Пожалуйста, напишите продолжение фрагмента об этногенезе ойратов, начав сразу после его последнего предложения.

● Фрагмент текста:
────────

А.Попов отмечал «народный характер» и «нравственную самостоятельность» ойратов. «Китаю удалось уничтожить политическое их существование как отдельной нации, но подавить их народный дух он был уже не в состоянии. Многие из них согласились лучше расстаться с родиной и искать убежища под чужим небом, нежели терпеть нравственное унижение». Л.Н. Гумилев утверждал, что ойраты ради сохранения своей «самобытности» предпочли неравную борьбу с Китаем «без надежды на успех. Не всякий этнос согласен на подчинение врагу - лишь бы жить». По существу, в вышеуказанных работах впервые были выделены доминирующие установки этнического сознания и обусловленные ими специфические черты характера западных монголов (ойратов), отличающие их от других монгольских народов. Сложнейшей в истории западных монголов была и остается проблема возникновения и сложения ойратской этнической общности. Единого мнения по этой проблеме у исследователей нет. О союзе племен дурбэнов и ойратов, который послужил основой для обозначения этой общности «дэрбэн ойратами», высказывались в прошлом В.М. Успенский и Г.Е. Грум-Гржимайло. В.П. Санчиров высказал предположение, что у ойратов во времена Чингисхана существовал влиятельный аристократический род Дурбэн, из которого происходили правители ойратов - Хутуга-бэки и его сыновья. Подобное же предположение, только о наличии в ойратском союзе древнего ядра аристократического рода ойрат, было ранее высказано У.Э. Эрдниевым. Отличную от вышеупомянутых авторов точку зрения по этой проблеме высказывает Г.О. Авляев. По его мнению, разгромом Уйгурского каганата в 840 году «было положено начало монголоязычному древнеойратскому племенному союзу, включавшему в домонгольский период четыре основных племени - олет, батут, хойт и кэргуд, т.е. киргизов с Енисея...». Этногенез ойратов, имеющий богатую и сложную историю, конечно же, не может быть решен однозначно. Вполне возможно, что племена олет, батут, хойт и кэргуд, указанные в более поздних монгольских летописях, входили в состав древних ойратов, но вряд ли они составляли их основу. Скорее всего, эти упоминаемые в поздних летописях племена были «unaqan bсо, аmn» («наследственными рабами») собственно ойратов и дэрбэнов.

────────

● Исходные данные:
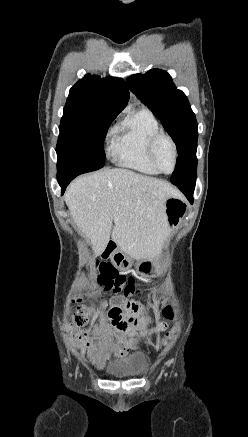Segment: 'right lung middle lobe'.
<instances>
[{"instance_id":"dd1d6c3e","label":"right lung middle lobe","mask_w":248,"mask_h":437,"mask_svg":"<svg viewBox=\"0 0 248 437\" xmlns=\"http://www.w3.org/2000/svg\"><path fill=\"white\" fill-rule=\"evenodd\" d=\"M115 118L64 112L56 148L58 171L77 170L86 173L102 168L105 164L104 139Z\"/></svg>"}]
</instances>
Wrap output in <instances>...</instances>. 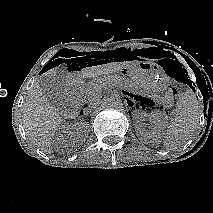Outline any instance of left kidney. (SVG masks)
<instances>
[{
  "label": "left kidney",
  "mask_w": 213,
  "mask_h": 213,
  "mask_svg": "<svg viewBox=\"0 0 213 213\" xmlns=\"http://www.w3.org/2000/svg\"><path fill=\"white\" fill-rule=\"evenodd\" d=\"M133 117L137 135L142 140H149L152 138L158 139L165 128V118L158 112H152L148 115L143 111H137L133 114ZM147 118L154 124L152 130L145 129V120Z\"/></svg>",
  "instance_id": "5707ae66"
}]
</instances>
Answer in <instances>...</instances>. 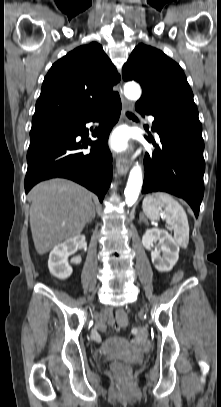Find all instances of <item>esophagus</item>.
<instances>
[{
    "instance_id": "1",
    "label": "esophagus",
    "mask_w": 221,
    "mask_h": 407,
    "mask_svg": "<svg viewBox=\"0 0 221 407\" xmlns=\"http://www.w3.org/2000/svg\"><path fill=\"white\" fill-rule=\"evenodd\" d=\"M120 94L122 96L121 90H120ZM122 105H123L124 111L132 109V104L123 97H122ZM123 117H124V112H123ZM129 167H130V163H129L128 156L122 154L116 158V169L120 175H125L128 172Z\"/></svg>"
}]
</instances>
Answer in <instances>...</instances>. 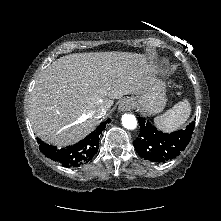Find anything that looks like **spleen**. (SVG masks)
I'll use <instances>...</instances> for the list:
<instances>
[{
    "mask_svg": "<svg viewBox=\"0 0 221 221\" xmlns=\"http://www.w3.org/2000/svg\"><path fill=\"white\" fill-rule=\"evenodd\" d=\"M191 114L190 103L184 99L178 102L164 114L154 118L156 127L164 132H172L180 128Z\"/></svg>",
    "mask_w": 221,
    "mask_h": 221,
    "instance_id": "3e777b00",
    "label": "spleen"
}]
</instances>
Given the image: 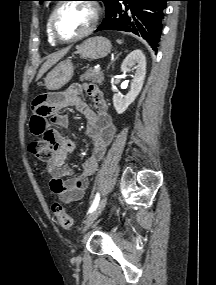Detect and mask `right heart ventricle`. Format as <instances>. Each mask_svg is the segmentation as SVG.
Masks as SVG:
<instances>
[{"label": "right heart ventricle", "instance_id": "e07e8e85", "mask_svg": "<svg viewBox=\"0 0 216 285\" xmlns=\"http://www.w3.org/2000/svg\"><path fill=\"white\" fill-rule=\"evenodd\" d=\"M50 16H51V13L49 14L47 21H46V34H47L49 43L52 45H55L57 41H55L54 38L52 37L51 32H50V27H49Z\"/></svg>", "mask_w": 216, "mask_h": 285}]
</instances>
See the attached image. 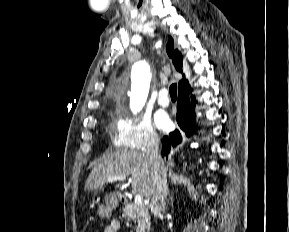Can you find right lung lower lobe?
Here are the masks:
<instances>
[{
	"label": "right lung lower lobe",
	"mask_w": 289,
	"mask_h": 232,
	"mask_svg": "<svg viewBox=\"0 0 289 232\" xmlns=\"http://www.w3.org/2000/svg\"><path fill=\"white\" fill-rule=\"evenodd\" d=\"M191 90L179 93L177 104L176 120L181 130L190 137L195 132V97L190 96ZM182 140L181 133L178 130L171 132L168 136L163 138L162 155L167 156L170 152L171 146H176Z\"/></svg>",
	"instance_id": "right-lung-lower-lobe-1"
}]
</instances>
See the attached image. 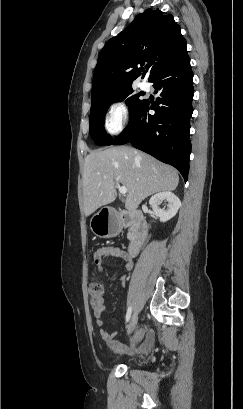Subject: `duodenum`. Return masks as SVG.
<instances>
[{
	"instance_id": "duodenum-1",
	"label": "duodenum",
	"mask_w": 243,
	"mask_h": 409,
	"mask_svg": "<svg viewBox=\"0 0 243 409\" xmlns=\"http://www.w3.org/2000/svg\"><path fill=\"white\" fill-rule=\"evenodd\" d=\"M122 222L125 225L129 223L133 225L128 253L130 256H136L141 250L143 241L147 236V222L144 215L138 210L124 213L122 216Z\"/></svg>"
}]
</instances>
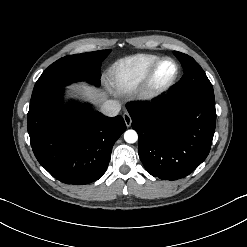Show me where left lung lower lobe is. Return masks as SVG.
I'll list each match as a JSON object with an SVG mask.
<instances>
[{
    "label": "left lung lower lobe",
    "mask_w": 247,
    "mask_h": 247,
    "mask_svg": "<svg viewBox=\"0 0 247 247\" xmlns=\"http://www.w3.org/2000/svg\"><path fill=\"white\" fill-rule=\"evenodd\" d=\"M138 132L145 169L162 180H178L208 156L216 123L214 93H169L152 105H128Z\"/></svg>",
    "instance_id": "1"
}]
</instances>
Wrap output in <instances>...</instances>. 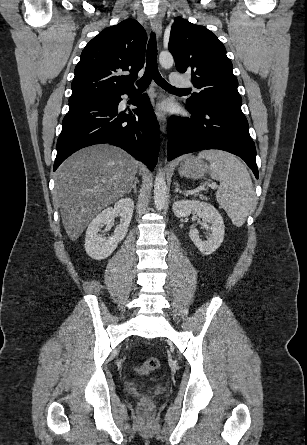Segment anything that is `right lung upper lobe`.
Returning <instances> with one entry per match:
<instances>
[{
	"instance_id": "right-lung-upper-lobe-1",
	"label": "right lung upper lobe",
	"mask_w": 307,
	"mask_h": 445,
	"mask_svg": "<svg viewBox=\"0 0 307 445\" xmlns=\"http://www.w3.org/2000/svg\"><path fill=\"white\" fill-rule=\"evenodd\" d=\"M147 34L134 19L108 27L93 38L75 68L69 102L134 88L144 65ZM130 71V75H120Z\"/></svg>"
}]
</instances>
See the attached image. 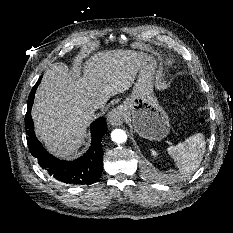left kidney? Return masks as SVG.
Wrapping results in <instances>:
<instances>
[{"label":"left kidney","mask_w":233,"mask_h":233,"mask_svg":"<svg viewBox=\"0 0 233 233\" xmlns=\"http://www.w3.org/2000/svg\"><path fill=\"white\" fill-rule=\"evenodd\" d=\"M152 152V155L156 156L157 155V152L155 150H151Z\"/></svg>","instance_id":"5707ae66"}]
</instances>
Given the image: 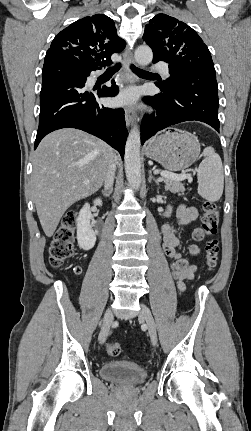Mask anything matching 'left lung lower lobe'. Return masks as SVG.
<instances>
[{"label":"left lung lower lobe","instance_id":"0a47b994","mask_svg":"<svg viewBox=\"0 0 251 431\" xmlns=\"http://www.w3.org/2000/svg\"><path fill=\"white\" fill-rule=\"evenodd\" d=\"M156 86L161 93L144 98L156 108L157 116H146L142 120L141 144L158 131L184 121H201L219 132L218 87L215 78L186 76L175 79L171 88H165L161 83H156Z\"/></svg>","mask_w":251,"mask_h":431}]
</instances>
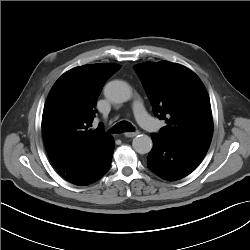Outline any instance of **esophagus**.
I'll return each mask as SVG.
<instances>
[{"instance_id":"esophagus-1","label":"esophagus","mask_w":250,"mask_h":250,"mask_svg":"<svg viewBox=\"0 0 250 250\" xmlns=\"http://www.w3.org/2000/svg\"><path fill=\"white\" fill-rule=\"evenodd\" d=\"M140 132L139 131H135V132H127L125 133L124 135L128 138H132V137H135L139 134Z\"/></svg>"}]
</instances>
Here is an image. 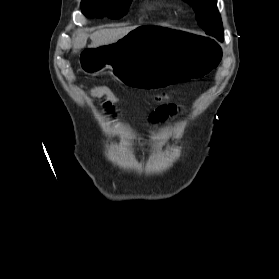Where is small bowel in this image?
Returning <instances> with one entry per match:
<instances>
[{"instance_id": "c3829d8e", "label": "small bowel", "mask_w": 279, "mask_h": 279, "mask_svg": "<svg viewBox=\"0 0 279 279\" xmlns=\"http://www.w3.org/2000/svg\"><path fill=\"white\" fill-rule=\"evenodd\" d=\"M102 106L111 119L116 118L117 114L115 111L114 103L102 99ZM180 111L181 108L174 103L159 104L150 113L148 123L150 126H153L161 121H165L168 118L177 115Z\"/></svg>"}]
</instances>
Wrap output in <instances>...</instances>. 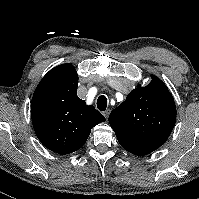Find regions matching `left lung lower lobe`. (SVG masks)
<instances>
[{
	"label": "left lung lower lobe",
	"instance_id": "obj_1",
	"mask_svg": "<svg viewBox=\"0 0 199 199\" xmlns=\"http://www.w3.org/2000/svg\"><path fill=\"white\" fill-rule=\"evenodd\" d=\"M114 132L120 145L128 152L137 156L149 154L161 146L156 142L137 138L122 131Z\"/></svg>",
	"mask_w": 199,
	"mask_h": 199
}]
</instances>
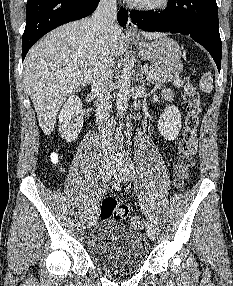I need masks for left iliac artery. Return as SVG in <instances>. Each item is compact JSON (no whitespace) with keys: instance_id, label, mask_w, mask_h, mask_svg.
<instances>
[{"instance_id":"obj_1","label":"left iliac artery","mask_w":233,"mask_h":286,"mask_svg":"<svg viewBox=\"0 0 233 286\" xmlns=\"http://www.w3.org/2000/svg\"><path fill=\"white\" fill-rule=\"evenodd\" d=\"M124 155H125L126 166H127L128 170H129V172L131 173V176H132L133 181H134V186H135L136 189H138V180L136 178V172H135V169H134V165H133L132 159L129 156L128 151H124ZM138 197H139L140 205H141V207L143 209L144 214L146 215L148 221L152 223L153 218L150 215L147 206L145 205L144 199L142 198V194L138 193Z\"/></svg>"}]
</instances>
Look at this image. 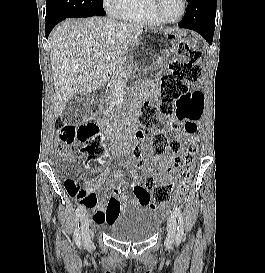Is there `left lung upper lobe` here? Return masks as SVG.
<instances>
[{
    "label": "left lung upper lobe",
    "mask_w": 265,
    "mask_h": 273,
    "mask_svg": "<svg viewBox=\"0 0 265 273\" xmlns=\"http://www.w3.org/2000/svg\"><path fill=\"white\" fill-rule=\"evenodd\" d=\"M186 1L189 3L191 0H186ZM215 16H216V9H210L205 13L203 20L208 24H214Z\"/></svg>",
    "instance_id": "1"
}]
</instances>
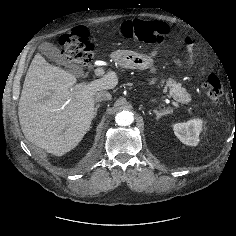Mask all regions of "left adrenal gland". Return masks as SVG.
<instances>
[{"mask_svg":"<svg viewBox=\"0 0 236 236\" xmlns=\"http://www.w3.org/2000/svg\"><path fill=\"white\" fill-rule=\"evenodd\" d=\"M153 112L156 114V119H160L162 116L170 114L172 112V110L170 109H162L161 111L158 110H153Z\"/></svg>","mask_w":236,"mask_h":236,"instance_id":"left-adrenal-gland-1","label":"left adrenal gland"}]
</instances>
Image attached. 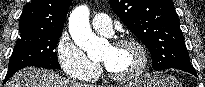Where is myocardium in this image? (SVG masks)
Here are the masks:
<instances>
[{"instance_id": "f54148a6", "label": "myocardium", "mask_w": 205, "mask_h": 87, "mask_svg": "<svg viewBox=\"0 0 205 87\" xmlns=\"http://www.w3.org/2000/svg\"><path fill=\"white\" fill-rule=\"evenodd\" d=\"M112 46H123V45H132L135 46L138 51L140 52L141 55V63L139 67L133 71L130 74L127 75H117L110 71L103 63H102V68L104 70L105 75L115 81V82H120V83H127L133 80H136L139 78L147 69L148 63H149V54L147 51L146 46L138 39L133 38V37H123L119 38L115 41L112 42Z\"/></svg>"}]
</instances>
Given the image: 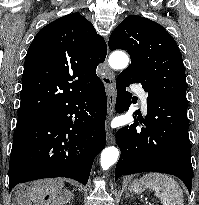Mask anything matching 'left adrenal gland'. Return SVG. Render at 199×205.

────────

● Ожидаемый ответ:
Многие исследователи, отмечая неоспоримое господство Джунгарии в Центральной Азии, связывают его с высоким уровнем государственности ойратов. По их мнению, он был связан, прежде всего, с мощью «ханского домена», что позволяло подавлять сепаратистские выступления своих князей, вести успешные оборонительные и завоевательные войны, чему способствовали военные традиции, огромное влияние буддистской церкви, географические и другие внутренние и внешние факторы. Ойраты представляли собой государственный этнос, поскольку имели единое сознание, которое способно сформироваться в государстве, охватывающем несколько этнических и субэтнических групп. Они являются носителями национально гомогенного или охватывающего его целиком этнически единого государства.

Другой, не менее сложной проблемой в истории калмыков является вопрос их «добровольного» вхождения в состав России. В этой связи вызывают интерес выводы М.Г. Новолетова, который выделил четыре периода калмыцкой истории со времени их прихода в пределы России. Первый период (до 1635 г.) характеризуется им как «самовольное и неприязненное вторжение в Россию». Второй период берет начало с момента подписания шерти Дайчином и оканчивается 1725 г. и есть «принятие подданства с отношениями, мало изменившимися». В третьем (1725-1771 гг.) происходит «постепенное ограничение власти ханов», а в четвертый (с 1771 г.) демонстрирует «полное подчинение пришельцев». М.М. Батмаев, говоря о необходимости «существенного уточнения» по поводу завершения процесса « добровольного вхождения» калмыков в состав Российского государства, отмечает, что объективно шерти 1655 и 1657 годов действительно были поворотным моментом в деле принятия калмыками российского подданства. Однако у российского правительства «поэтому у первого оставались большие подозрения об истинных намерениях калмыцкой знати, а последняя преследовала в первую очередь свои интересы». Ликвидация Калмыцкого ханства (1771 г.) и новая система административного устройства и правления положили начало изменениям политической ментальности калмыцкого общества. Одним из самых значимых факторов, приведшим к трансформации этнического самосознания, стало отсутствие ханской власти, а вместе с ним и понятия «государства». Среди исследовательских работ, посвященных изучению этого крупнейшего события в истории калмыков, прежде всего, следует выделить монографию Е.В. Дорджиевой «Исход калмыков в Китай в 1771 г.» (2002 г.) и исследование В.И. Колесника «Последнее великое кочевье. Переход калмыков из Центральной Азии в Восточную Европу и обратно в XVII и XVIII веках» (2003 г.), в которых присутствует попытка анализа причин исхода калмыков сквозь призму ментальности этноса.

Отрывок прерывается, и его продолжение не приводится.